The truth is Dalton has done pretty much everything that is expected of a young quarterback. He developed each year, but has struggled in the big moments. This isn’t unheard of. It took Peyton Manning six years to win his first playoff game and nine years to win his first Super Bowl. Drew Brees needed the same amount of time to win his first playoff game and Super Bowl. And Eli Manning needed four years for both of his wins. Dalton was put into the starting role from day one. His NFL development has taken place in a system that was foreign to him coming out of college and wasn’t built for his skill set. This is a difficult situation for any quarterback. During his tenure at TCU, Dalton played in a run-heavy system and the discrepancy in play-calling only increased during Dalton’s tenure. Simultaneously his completion percentage and the team’s record improved. Dalton’s career with the Bengals has emphasized the pass and the play-calling discrepancy has also increased over his three years. Although Dalton’s numbers have improved, his overall effectiveness has seemingly wavered; most telling is his interceptions and interception percentage, amongst the league’s worst. The Bengals knew this when drafting Dalton in 2011 and only now are they creating a game plan that befits Dalton. This all leads back to the “face of the franchise” comments. When your strong point is defense, you’re moving towards emphasizing the run, and your quarterback hasn’t reached a “franchise” level, why call your quarterback the “face of the franchise?”

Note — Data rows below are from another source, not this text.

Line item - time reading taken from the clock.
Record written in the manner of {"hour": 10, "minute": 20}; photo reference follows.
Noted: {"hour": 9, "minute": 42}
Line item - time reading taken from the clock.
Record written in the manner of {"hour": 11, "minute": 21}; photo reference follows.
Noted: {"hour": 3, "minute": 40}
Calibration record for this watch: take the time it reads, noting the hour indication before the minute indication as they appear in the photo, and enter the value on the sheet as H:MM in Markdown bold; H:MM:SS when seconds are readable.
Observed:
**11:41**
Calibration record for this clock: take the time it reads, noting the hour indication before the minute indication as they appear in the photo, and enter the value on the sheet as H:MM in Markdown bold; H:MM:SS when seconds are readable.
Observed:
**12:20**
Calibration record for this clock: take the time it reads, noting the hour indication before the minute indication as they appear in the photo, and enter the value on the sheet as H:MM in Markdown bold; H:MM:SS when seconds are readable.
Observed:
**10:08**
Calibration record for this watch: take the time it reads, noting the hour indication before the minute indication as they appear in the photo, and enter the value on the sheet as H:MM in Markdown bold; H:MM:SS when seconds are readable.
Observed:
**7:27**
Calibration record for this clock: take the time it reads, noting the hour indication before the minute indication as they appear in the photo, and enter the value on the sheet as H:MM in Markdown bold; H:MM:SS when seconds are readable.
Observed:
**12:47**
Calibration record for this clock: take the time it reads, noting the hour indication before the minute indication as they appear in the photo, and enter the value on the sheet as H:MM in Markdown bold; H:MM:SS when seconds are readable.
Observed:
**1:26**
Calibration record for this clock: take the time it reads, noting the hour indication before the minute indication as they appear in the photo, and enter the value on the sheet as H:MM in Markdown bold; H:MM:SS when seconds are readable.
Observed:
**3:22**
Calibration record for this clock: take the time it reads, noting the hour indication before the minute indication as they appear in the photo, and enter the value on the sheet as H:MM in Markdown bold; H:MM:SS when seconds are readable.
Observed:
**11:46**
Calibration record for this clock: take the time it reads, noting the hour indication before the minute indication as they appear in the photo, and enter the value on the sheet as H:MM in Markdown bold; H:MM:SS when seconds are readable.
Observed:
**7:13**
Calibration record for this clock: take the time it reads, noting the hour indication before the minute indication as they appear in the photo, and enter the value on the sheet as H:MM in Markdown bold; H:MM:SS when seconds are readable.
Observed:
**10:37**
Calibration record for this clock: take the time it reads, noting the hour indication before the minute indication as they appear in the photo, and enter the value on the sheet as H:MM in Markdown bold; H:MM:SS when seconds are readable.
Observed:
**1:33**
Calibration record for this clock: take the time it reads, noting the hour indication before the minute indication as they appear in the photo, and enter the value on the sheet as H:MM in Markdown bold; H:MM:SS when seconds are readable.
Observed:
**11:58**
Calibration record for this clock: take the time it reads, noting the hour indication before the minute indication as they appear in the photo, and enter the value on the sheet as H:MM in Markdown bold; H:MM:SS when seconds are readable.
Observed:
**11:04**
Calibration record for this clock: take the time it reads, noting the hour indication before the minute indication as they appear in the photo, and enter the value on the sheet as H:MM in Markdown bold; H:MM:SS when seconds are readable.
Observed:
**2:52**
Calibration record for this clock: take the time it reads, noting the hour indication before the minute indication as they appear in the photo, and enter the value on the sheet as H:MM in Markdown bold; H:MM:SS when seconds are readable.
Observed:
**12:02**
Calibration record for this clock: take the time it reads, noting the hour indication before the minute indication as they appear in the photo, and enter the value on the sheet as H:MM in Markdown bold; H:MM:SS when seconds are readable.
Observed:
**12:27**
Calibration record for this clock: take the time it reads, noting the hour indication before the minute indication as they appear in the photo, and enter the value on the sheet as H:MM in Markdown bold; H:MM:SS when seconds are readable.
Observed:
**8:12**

The organization has taken the necessary steps towards success to this point. In this way they’ve stood behind their quarterback, but have sent incorrect and hypocritical messages causing misconceptions about the organization’s direction and Dalton. Going forward the team shouldn’t comment on a player’s contract situation but rather what the player needs to do in order to become better. And, when speaking, they should be willing to be honest about a player’s performance rather than provide unbefitting accolades to players in order to justify their decisions as it only and exasperates unnecessary debates. This would give the fan base confidence in the franchise’s management and vision while uniting the fans in support of the team.